Feature 3: Cache embedding to optimize efficiency
For repeated tests, caching can be enabled to avoid double-counting of embeddings:
from mteb.models.cache_wrapper import CachedEmbeddingWrapper
# Wrapping a model to enable caching
model_with_cache = CachedEmbeddingWrapper(model, cache_path="cache_embeddings")
evaluation.run(model_with_cache)
The cache file is stored in the specified path by task name.

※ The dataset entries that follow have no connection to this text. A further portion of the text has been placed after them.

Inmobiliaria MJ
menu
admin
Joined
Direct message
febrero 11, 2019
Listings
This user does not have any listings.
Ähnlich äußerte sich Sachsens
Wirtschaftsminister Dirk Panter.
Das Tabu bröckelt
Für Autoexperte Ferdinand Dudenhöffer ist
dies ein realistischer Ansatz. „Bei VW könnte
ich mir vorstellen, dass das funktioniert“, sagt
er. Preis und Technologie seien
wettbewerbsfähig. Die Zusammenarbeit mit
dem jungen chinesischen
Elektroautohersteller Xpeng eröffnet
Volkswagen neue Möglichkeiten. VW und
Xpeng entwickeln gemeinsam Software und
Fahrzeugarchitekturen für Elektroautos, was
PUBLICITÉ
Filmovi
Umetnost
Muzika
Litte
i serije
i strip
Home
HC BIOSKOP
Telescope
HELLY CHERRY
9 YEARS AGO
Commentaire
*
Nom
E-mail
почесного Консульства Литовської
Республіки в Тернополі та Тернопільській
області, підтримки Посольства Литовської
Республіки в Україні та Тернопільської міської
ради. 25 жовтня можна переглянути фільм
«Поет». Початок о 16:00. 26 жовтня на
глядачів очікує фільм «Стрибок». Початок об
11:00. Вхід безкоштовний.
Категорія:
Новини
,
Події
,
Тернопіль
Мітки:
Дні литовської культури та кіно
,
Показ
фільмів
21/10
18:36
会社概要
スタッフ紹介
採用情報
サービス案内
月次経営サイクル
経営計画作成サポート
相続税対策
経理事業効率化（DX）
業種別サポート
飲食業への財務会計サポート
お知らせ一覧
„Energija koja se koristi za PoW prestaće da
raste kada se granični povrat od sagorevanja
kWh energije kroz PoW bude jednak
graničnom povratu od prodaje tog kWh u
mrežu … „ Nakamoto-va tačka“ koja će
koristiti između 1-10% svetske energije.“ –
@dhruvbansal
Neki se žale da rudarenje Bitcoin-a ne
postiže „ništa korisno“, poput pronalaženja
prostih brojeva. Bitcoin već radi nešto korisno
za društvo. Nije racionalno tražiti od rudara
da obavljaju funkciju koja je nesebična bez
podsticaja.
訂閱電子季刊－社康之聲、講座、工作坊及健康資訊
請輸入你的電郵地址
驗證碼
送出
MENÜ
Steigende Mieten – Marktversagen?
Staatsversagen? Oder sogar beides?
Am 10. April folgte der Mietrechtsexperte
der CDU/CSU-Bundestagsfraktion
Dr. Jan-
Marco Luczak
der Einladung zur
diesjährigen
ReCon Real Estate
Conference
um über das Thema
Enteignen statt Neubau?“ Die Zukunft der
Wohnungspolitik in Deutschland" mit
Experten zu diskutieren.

Function 4: View Leaderboard
To see the current model rankings, visit the official leaderboards, or deploy locally:
git clone https://github.com/embeddings-benchmark/leaderboard.git
cd leaderboard
pip install -r requirements.txt
python app.py
Access in browser http://localhost:7860
You can view the real-time leaderboards.
Function 5: Adding new tasks
Users can extend the MTEB by inheriting from a task class, for example, by adding a reranking task:
from mteb.abstasks.AbsTaskReranking import AbsTaskReranking
class CustomReranking(AbsTaskReranking):: @property
@property
def description(self): @property
return {
"name": "CustomReranking", "description": "CustomReranking", @property
"description": "Custom Reordering Task",
"eval_splits": ["test"], "eval_splits": ["test"], "eval_langs".
"eval_langs": ["en"], "eval_splits": ["test"], "eval_splits".
"main_score": "map"
}
evaluation = MTEB(tasks=[CustomReranking()])
evaluation.run(model)
operating skill
- Multi-GPU Support: For retrieval tasks, multi-GPU acceleration can be used:
pip install git+https://github.com/NouamaneTazi/beir@nouamane/better-multi-gpu
torchrun --nproc_per_node=2 scripts/retrieval_multigpu.py
- selected subset: Only a subset of specific tasks are evaluated:
evaluation.run(model, eval_subsets=["Banking77Classification"])
- Adjusting batch size: Optimize encoding speed:
evaluation.run(model, encode_kwargs={"batch_size": 32})
With the above steps, users can easily get started with MTEB and complete model evaluation or functional extension.